Creating Belonging During a Pandemic

How and where to start creating belonging

Published
A man with a cane walks alone at sunset.

Faith+Lead is grateful for this interview with Cat Moore, innovator, consultant and the Director of Belonging at University of Southern California in Los Angeles. Read Part 1 of the interview here. This is part 2. 

Faith+Lead: How does design thinking set the stage for creative solutions to a social problem like loneliness?

Cat Moore: Yes, I guess I used design thinking, without knowing that’s what I was doing. Really I was creating from motherly and womanly intuition, gut instinct, trial and error. Then I found out design thinking is a respected thing, so I started saying I was using it so people’s eyebrows went up less often. So, yes, I pair design thinking with applied philosophy, and I don’t think either can get far without the other. We have to start with experience and allow theory and frameworks to emerge from it. And as a strategy for engaging with people where they’re at, we have to start with their experience, not with our ideas. There’s an atrophied muscle we have to work to suspend our own training and stories to actually attend to the lived, complex experience of the person in front of us. That takes humility, self-awareness, imagination and a lot of coffee. Applied philosophy will get us the simple, deep set of questions that bond us in shared humanity, and design thinking will get us the process of living into the answers.

Faith+Lead: How has COVID raised the stakes for this mission and clarified that we need to pursue it? 

Cat Moore: Social isolation and loneliness have increased—in a shock to absolutely no one. I think it has raised awareness and empathy by plunging most everyone into a state that half the population was experiencing pre-covid. Organizational leadership had to face issues of disconnection with remote workforces, ranging from turnover concerns to mental health issues to technical changes in how we actually connect when there’s no water cooler or happy hour. I’m not sure any industry or region has been immune to having to think intentionally about “culture,” which really just means, “whether or not people feel like they belong and matter.” Because of the sustained period of isolation, people have largely formed a different relationship to work itself, preventing most places from being able to go back to a business-as-usual approach. Yet the vision, intention and means for co-creating a better way is something most places are still grappling with WWF-style. 

Faith+Lead: If a congregation were to make it a priority to create belonging in their surrounding community, how might you coach them to start? Are there any warnings or disclaimers you’d give? 

Cat Moore: Start as you are, where you are within your own congregation and the member’s current spheres of influence. I would not have you start to look outward into the community until the members are rooted with their own spheres and effectively rooting for each other. We’ve got to find ways to get real about where we’re really at as congregants and leaders with each other and with our moms and annoying neighbors, for example. If we’re not experiencing a sufficient measure of belonging in the Kingdom with a real body of real rough and quirky people, we quite literally have no idea how to offer the experience to anyone else. And for the love of God, have a sense of humor in the process because this stuff is hard and heavy and gets nowhere without joy.

Start with personal and communal histories of belonging, as far back as you need to go to locate the experience you’re looking for, and trace it into the present moment. Got to activate the experiential vision of what we’re aiming to create. Give people in the congregation 10x as much time as you think you can carve out for them to get to know each other deeply and broadly. Create more simple opportunities for joy—the superglue of bonding. And start creating space for members themselves to hear from the Spirit in community about where they want to start more meaningfully connecting with those in their lives. Coach them into that path of love, with opportunities to re-gather and problem-solve the obstacles and celebrate the wins.

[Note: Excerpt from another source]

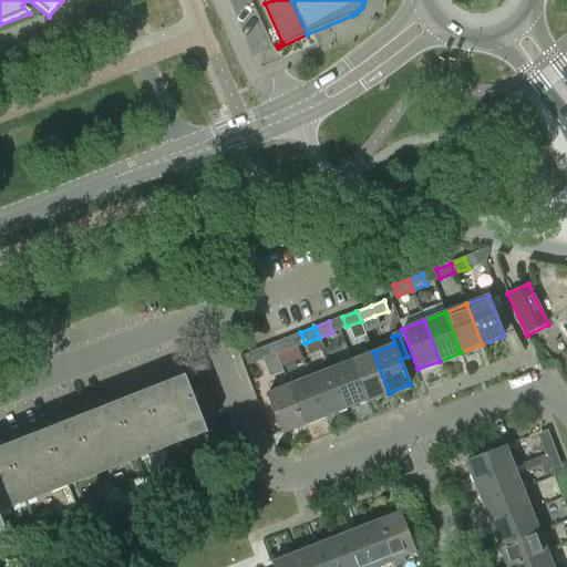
[(272,343),(277,354),(291,349),(287,338),(272,343)]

Then you can start doing micro-field trips and scavenger hunts into the real neighborhoods in pairs or small groups to simply discover what God’s already up to. Where is there life? Where is there beauty? Where is there chaos? Pain? Who has God already placed on that particular piece of earth at this specific time? Wonder about the stories of those you’re walking by and how you can bless their existence with an inward affirmation of their goodness or a smile. Wonder too how God intends your stories to intersect and whether God may be sending them to you in this moment as an answer to your own prayers.